(Dataset entries)
########################################

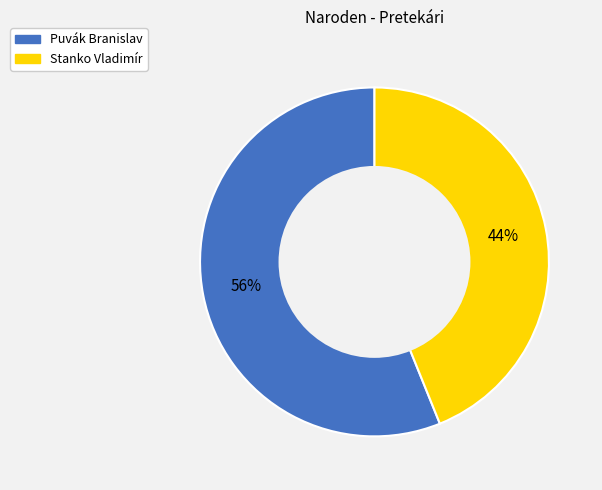

Which category has the smallest portion of the pie?

Stanko Vladimír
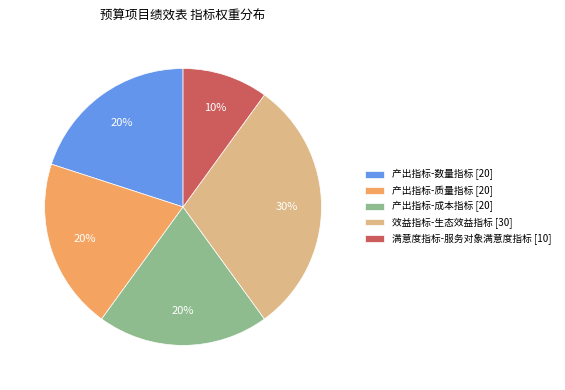

Combined, do 满意度指标-服务对象满意度指标 and 产出指标-成本指标 account for over 50%?

No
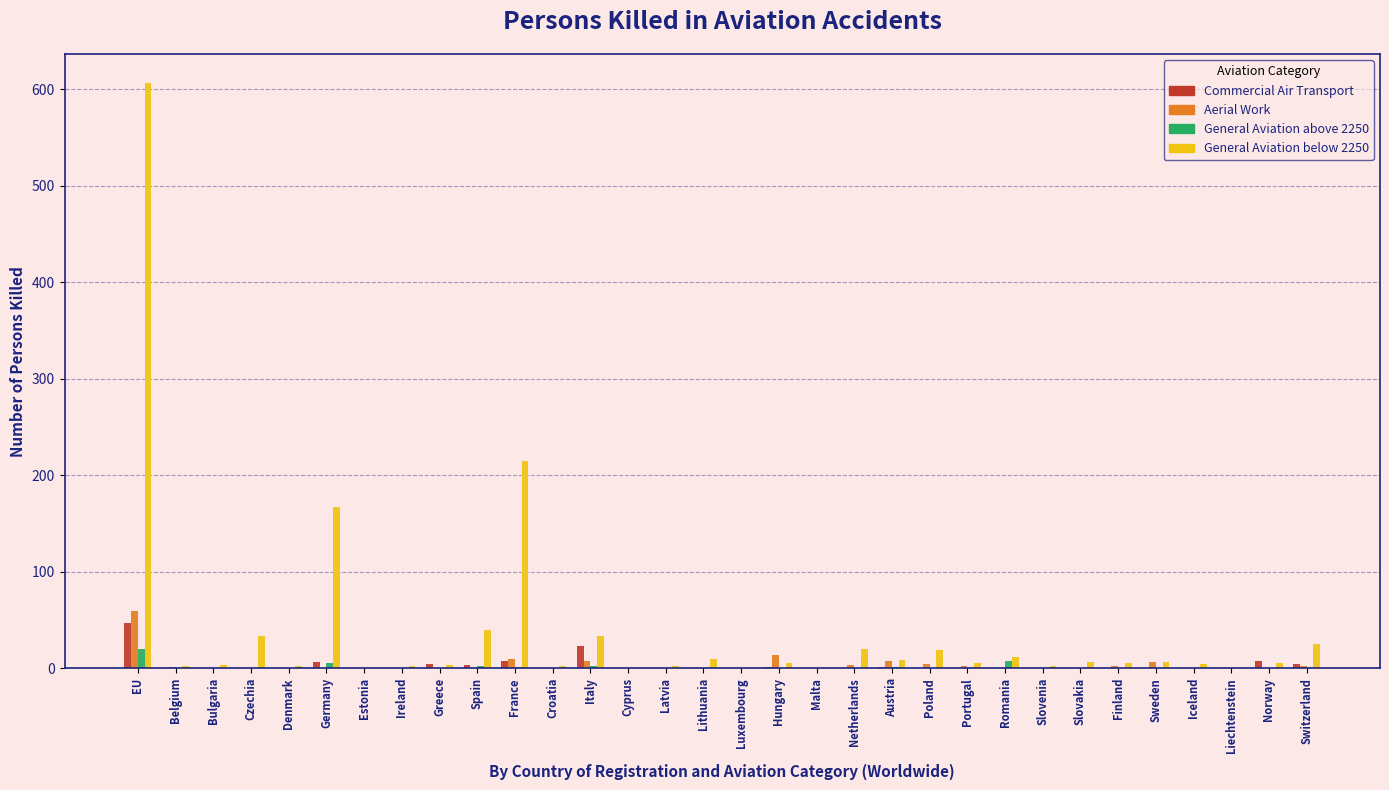

Which series has the largest total across all categories?

General Aviation below 2250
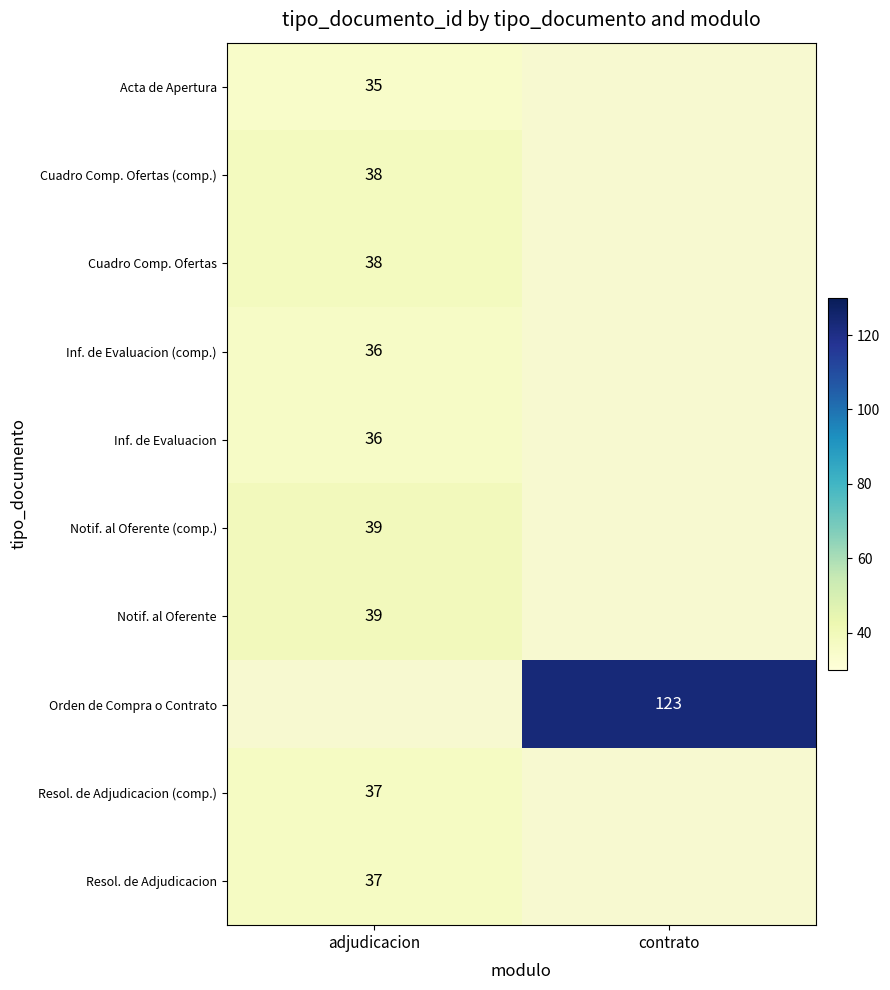

Is the value of Notif. al Oferente (comp.) at adjudicacion greater than the value of Inf. de Evaluacion (comp.) at adjudicacion?

Yes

########################################

WHAT IS REQUIRED
Rename "value" to "amount" throughout the entries and write them out again with everything else unchanged. Leave the pictures out.

OUTPUT BELOW
Which category has the smallest portion of the pie?

Stanko Vladimír

Combined, do 满意度指标-服务对象满意度指标 and 产出指标-成本指标 account for over 50%?

No

Which series has the largest total across all categories?

General Aviation below 2250

Is the amount of Notif. al Oferente (comp.) at adjudicacion greater than the amount of Inf. de Evaluacion (comp.) at adjudicacion?

Yes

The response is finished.